EXERCISE INSTRUCTIONS. Print the rows unchanged, from the first one through the line containing "46 | Film: In Love and War -> Damn Yankees", including both.
:::::
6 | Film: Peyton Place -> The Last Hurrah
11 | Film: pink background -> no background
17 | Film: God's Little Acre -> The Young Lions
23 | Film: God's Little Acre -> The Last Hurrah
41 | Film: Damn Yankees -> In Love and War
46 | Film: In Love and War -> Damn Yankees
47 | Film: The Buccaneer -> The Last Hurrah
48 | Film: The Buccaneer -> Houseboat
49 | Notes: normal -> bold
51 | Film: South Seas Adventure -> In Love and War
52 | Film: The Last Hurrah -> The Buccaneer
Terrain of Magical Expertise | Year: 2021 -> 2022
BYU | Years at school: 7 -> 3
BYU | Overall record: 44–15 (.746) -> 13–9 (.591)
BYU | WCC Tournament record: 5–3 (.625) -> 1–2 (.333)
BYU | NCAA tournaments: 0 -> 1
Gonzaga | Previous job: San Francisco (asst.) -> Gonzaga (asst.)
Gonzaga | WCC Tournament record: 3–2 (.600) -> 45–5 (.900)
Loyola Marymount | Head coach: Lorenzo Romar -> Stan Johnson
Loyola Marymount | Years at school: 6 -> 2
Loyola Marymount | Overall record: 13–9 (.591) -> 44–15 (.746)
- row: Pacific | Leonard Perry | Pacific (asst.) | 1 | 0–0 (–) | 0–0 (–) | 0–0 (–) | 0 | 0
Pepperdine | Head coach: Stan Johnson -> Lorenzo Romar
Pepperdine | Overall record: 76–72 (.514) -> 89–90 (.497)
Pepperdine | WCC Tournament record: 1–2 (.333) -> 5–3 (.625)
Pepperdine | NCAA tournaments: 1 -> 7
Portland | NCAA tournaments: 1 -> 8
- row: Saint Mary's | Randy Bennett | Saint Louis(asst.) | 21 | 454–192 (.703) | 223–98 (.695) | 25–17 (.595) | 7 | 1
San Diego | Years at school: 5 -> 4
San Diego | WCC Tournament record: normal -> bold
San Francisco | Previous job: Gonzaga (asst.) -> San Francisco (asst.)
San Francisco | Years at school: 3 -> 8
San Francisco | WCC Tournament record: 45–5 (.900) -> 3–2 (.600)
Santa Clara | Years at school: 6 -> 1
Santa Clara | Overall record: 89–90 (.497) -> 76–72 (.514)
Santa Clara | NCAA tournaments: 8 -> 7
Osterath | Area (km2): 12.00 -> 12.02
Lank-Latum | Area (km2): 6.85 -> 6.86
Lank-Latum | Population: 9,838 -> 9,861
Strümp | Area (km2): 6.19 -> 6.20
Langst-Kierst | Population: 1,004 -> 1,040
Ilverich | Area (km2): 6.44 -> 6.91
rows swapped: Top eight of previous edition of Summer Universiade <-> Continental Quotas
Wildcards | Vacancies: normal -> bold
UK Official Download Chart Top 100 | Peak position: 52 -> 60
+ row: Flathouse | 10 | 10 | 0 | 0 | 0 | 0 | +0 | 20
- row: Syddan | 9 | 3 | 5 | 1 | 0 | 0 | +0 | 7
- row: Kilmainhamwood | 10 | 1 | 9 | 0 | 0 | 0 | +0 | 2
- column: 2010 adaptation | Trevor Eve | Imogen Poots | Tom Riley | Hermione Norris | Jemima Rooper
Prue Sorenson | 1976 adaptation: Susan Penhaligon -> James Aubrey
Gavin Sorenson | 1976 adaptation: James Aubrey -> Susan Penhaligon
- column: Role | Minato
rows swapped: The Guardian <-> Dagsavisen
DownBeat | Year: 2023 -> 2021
:::::
WRITTEN REPLY.
6 | Film: Peyton Place -> The Last Hurrah
11 | Film: pink background -> no background
17 | Film: God's Little Acre -> The Young Lions
23 | Film: God's Little Acre -> The Last Hurrah
41 | Film: Damn Yankees -> In Love and War
46 | Film: In Love and War -> Damn Yankees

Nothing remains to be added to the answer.